De la yeshivá a la sala de servidores
Friedman, de 40 años, se crió en una familia judía ortodoxa en Canadá y viajó a Israel para estudiar en una yeshivá. Fue ordenado rabino, pero nunca ejerció. En su lugar, se dedicó a lo que él considera "trabajos justos y necesarios". Hoy es vicepresidente de Ethical Capital Partners, el fondo de inversión que controla Pornhub. La paradoja no pasa desapercibida: un hombre formado para ser "buena persona" defiende un negocio que muchos consideran moralmente reprobable.
La responsabilidad del acceso infantil
Uno de los puntos más espinosos es la facilidad con que los menores acceden a Pornhub. Algunos análisis señalan que la culpa es de los padres, que entregan dispositivos sin filtros. Otros apuntan a la plataforma, que no verifica la edad de forma efectiva. Mientras, la industria se escuda en la tecnología: servidores, streaming, infraestructura similar a la de Amazon o Netflix. El argumento de que "el porno ya existía antes de que nacieran" no convence a los que exigen responsabilidad corporativa.
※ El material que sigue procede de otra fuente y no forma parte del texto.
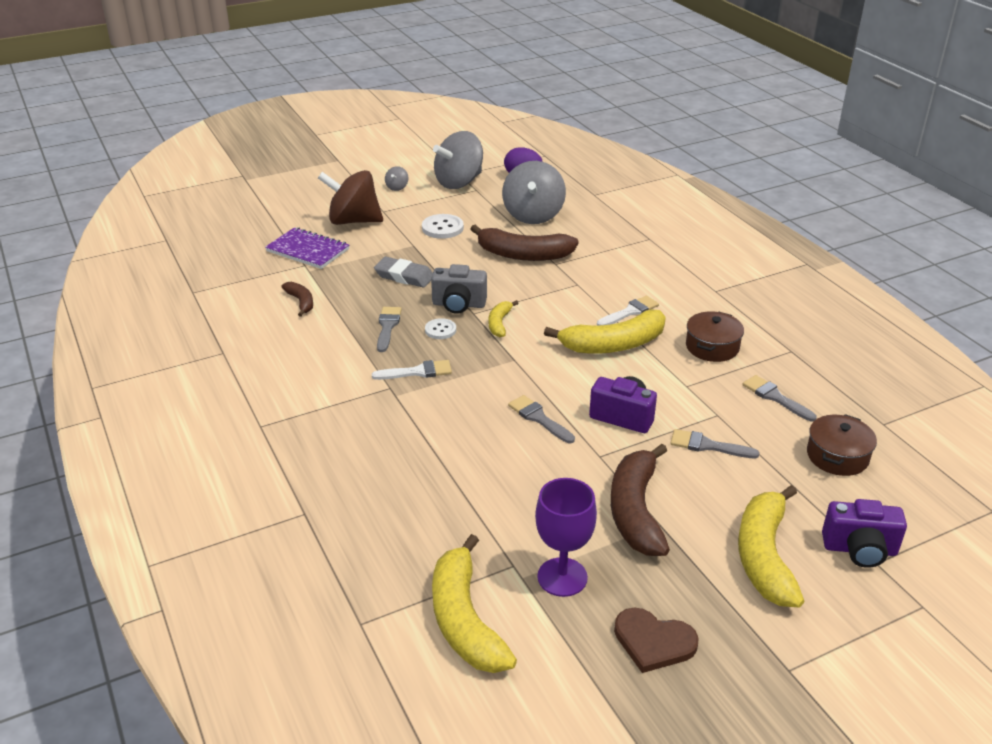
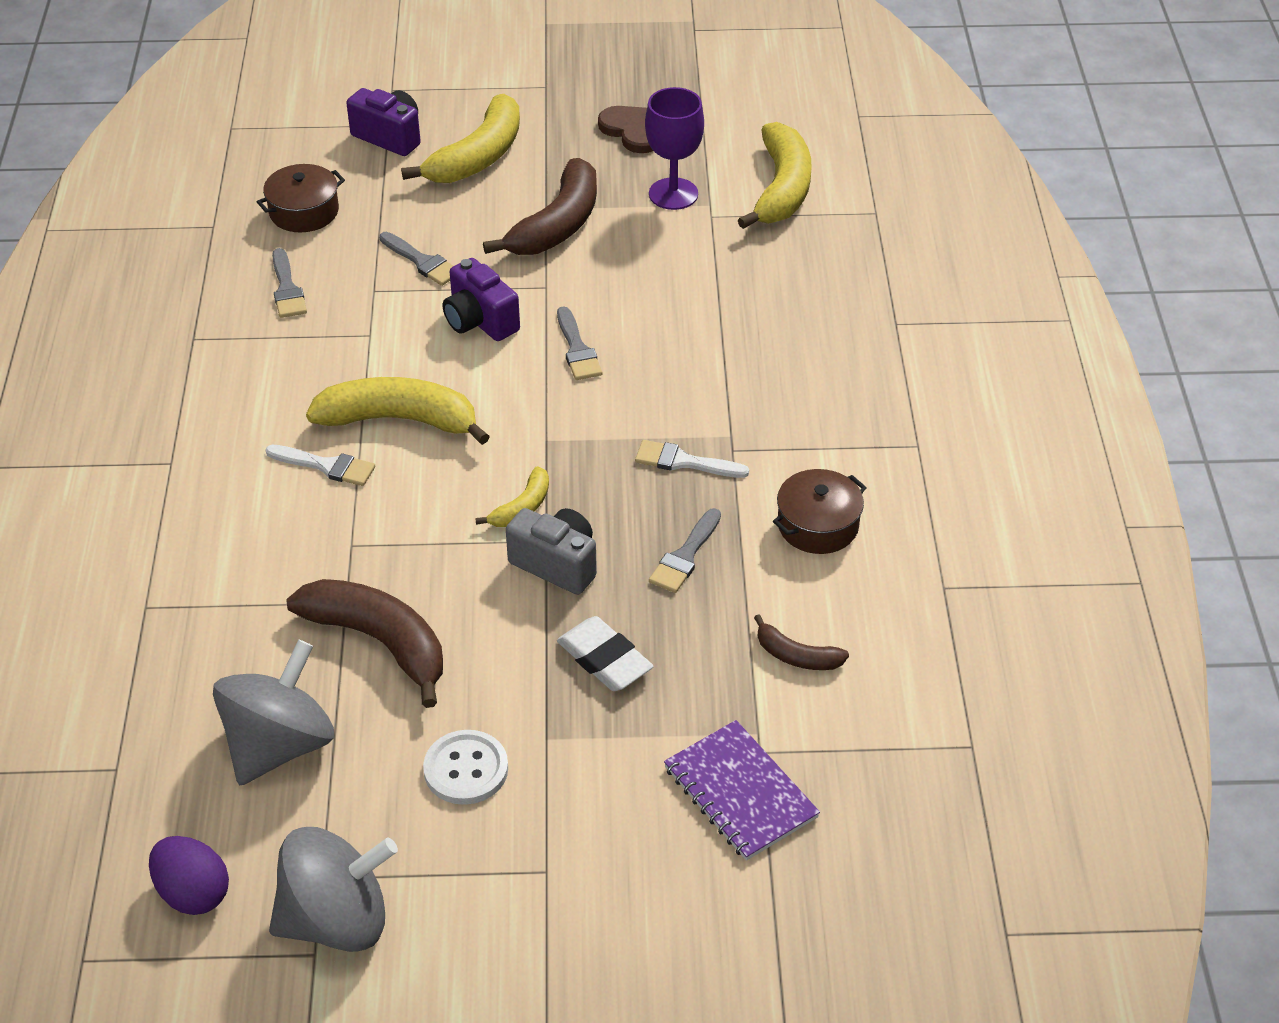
camera: 155 degrees left, 10 degrees up
(301, 302) = (796, 656): brown banana -> brown banana turned 60 degrees counterclockwise
(353, 221) = (619, 857): brown spinning top -> none
(397, 187) = (474, 952): grey spinning top -> none
(404, 276) = (604, 659): grey eraser -> white eraser
(440, 330) = (613, 524): white button -> none
(630, 312) = (326, 466): white brush -> white brush turned 150 degrees counterclockwise
(712, 347) = (281, 375): brown pot -> brown pot (818, 525)

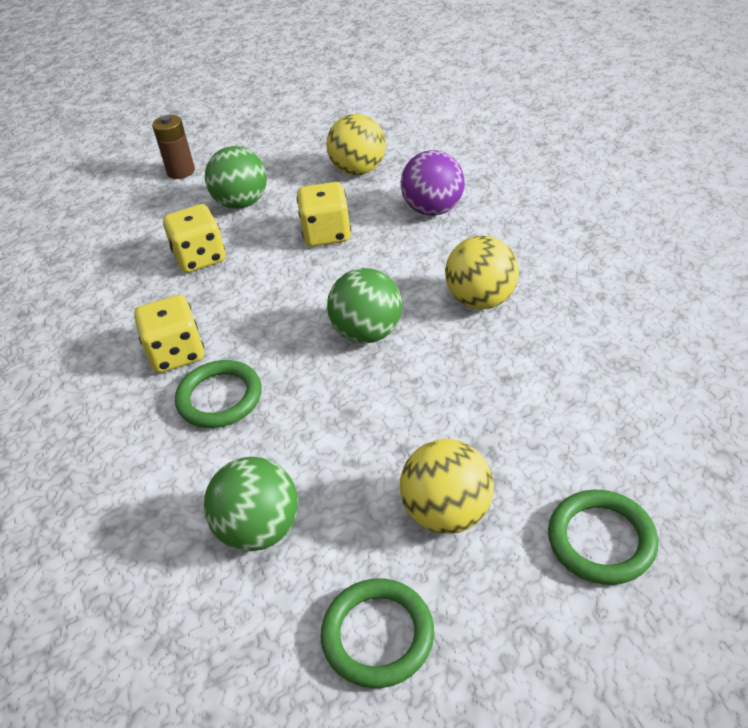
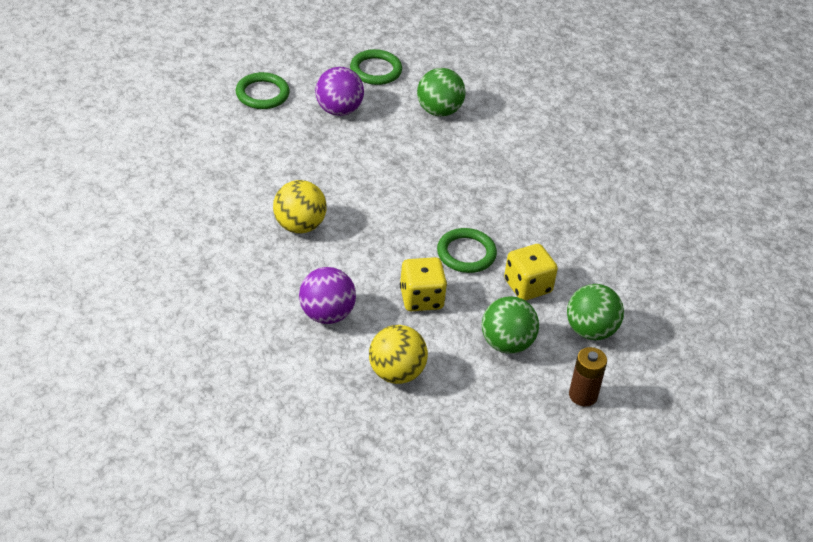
camera: 170 degrees right, 0 degrees up
(176, 353) = (519, 208): yellow dice -> none
(219, 398) = (479, 177): green ring -> green ring (466, 253)
(367, 333) = (383, 209): green ball -> green ball (590, 330)
(447, 512) = (338, 110): yellow ball -> purple ball

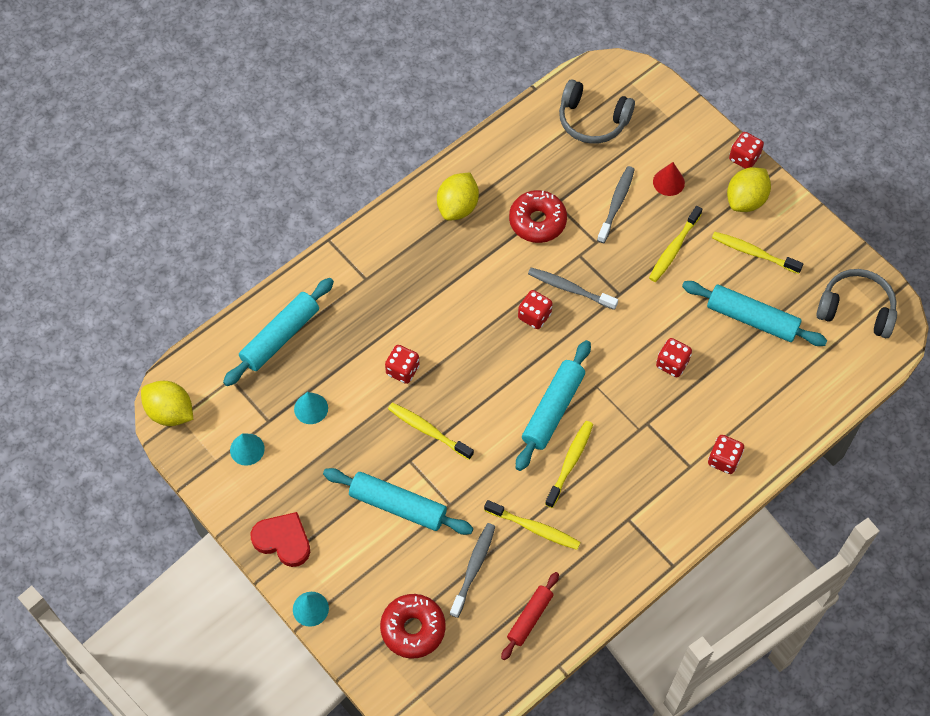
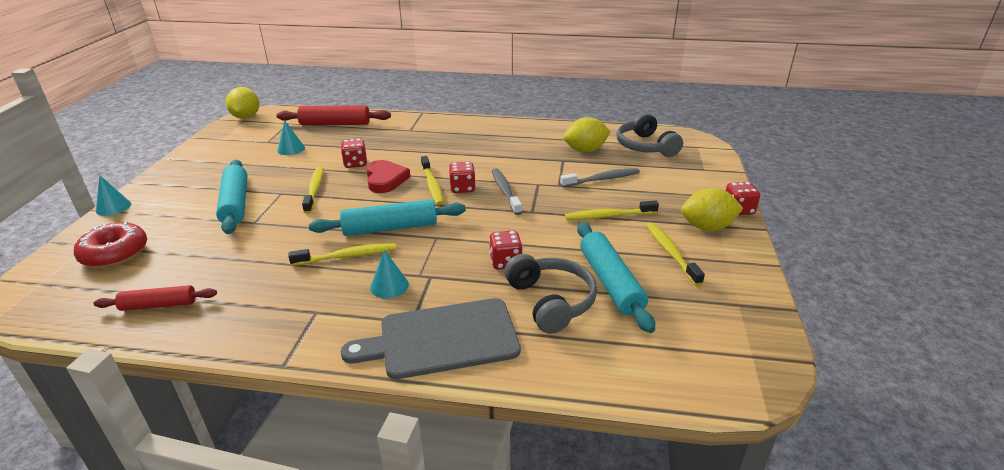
camera: 50 degrees right, 30 degrees down
(247, 449) = (239, 143): turquoise cone -> turquoise cone (389, 286)
(280, 337) = (335, 124): turquoise rolling pin -> red rolling pin
(283, 540) = (171, 177): red heart -> red heart (385, 179)
(458, 207) = (504, 134): yellow lemon -> yellow lemon (585, 150)
(473, 569) = (197, 256): grey toothbrush -> none
(533, 528) = (263, 267): yellow toothbrush -> yellow toothbrush (432, 185)
(537, 221) = (538, 160): red donut -> none
(668, 182) = (656, 190): red cone -> none
(724, 460) = (442, 339): red dice -> grey cutting board
(856, 310) = (723, 341): grey headphones -> grey headphones (550, 301)

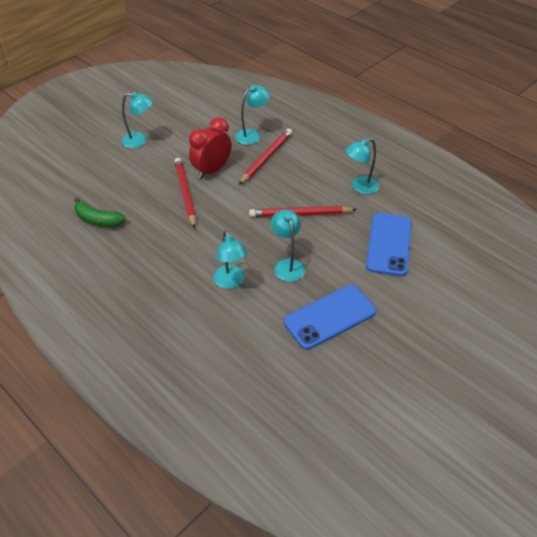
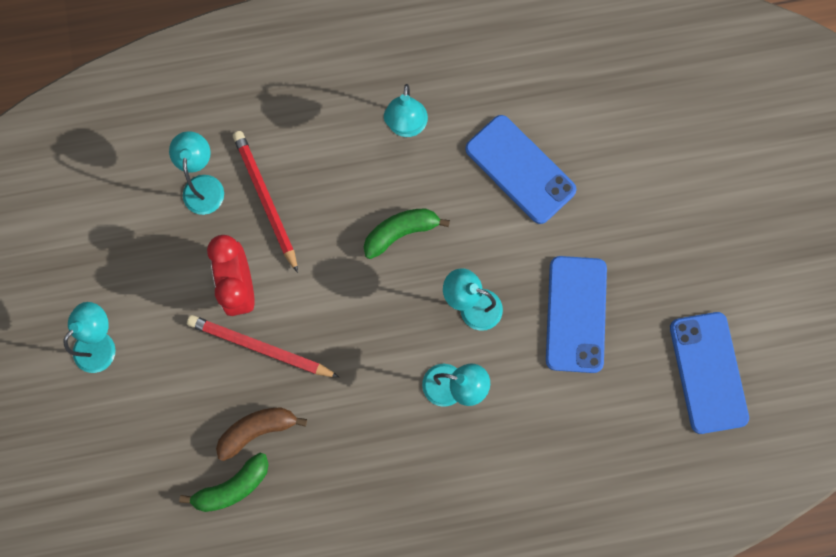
camera: 55 degrees left, 30 degrees up
(138, 214) = (257, 430): none -> brown banana
(300, 214) = (401, 232): red pencil -> green banana
(360, 414) = (708, 372): none -> blue phone

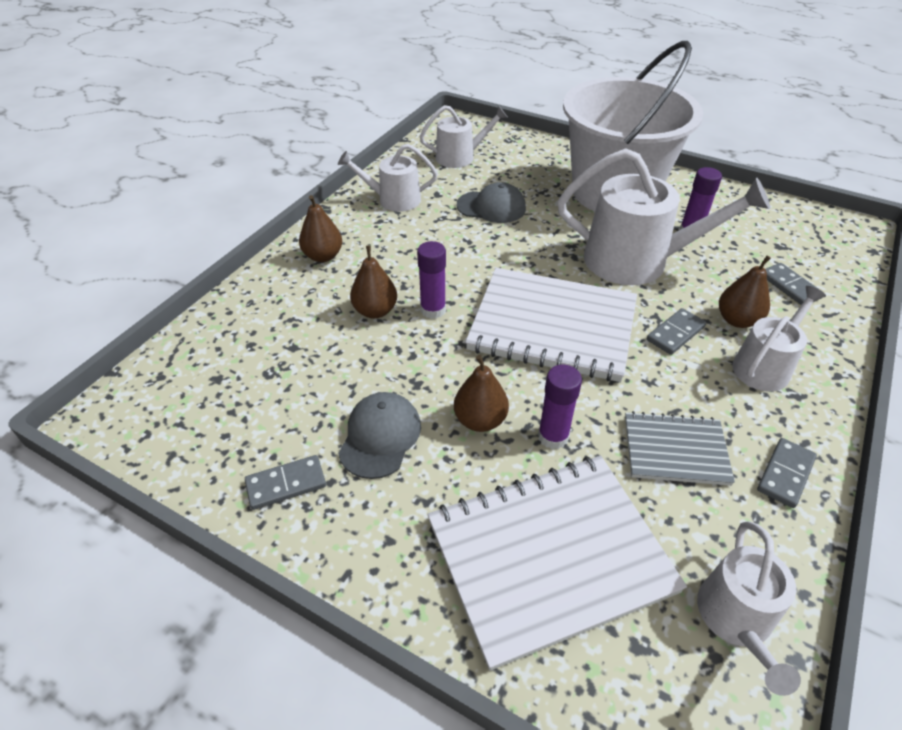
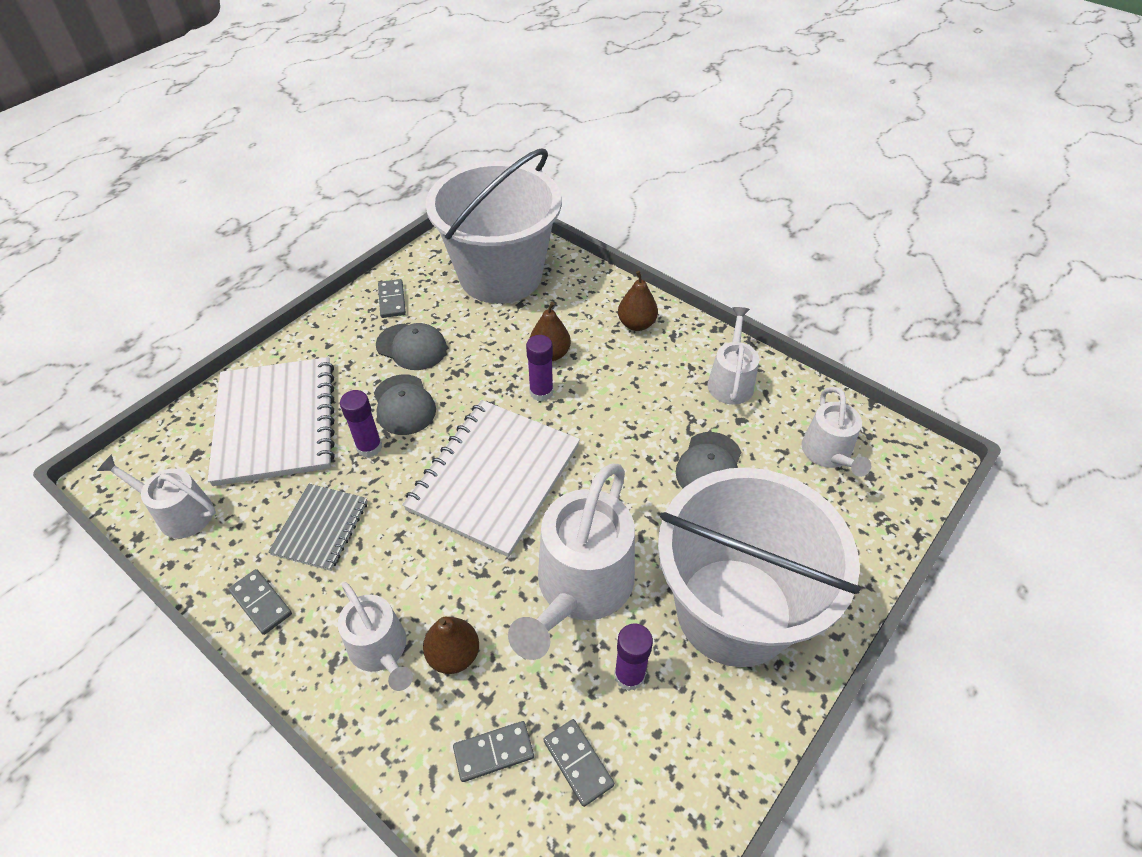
camera: 100 degrees right, 5 degrees up
(235, 374) = (500, 275): none -> white bucket
(480, 420) = (404, 405): brown pear -> grey cap
(675, 333) = (452, 582): grey domino -> grey domino (578, 763)

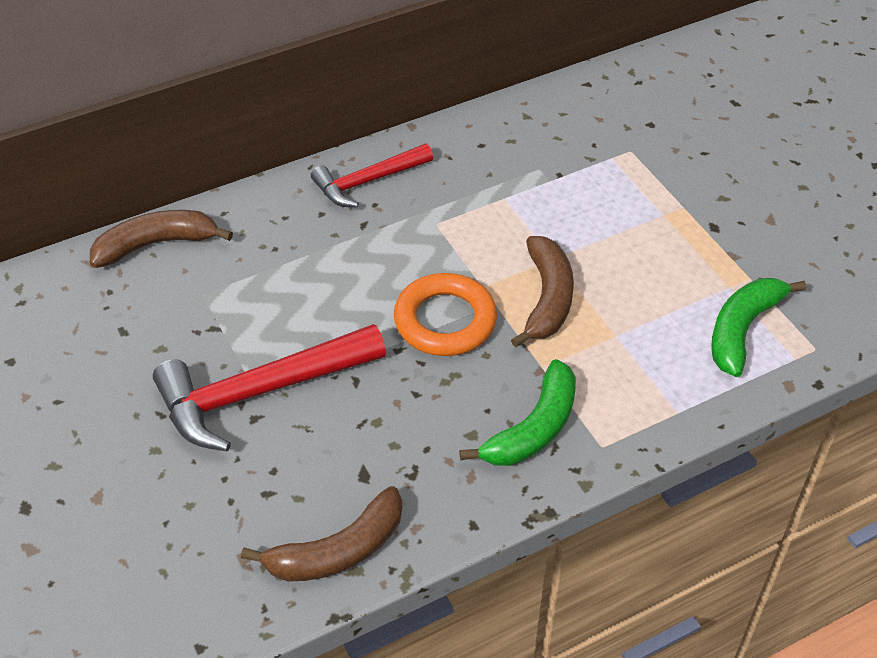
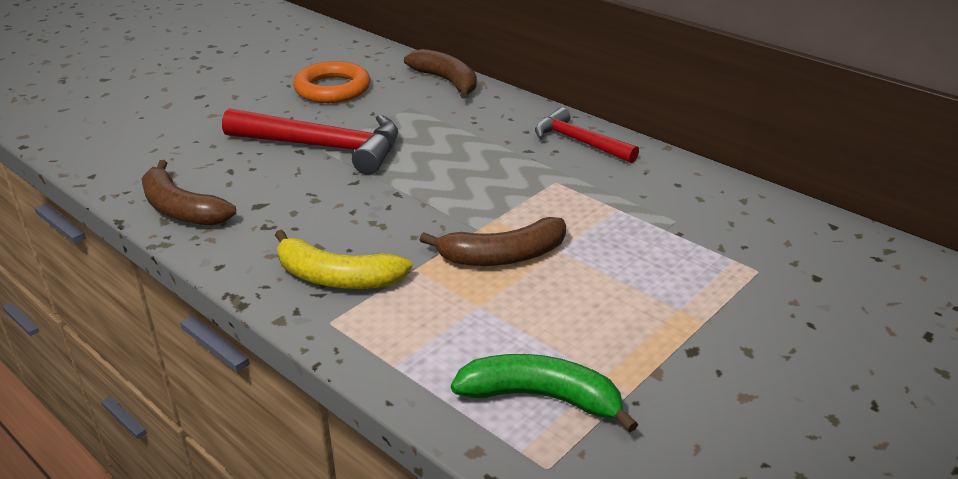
camera: 70 degrees right, 15 degrees down
(260, 393) = (324, 147): red hammer -> red hammer turned 150 degrees clockwise
(445, 320) = (442, 208): orange ring -> orange ring (332, 89)
(533, 428) = (336, 277): green banana -> yellow banana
La sombra de la conspiración
En el debate emerge un patrón recurrente: la asociación entre judíos y la degradación moral a través del porno. Se mencionan los Protocolos de Sión, aunque se señala su falsedad. Sin embargo, hay quien defiende que, falsos o no, la realidad muestra una influencia desproporcionada de ciertos grupos en la industria del entretenimiento para adultos. La controversia se mezcla con acusaciones de ingeniería social: normalización de perversiones, destrucción de la familia tradicional y debilitamiento de la masculinidad.
Un negocio como otro cualquiera
Frente al discurso alarmista, algunos recuerdan que Pornhub no es diferente de otras grandes tecnológicas. Contrata a los mismos perfiles: ingenieros, desarrolladores, expertos en centros de datos. La moral del producto es irrelevante para el trabajador que programa el algoritmo. La pregunta incómoda es si la sociedad está dispuesta a aceptar que el porno es un servicio como cualquier otro, o si su naturaleza intrínseca justifica un escrutinio especial.
Lo que el debate no termina de explicar es por qué seguimos discutiendo sobre la responsabilidad individual cuando la industria mueve miles de millones y sus dueños se pasean con la etiqueta de capitalistas éticos.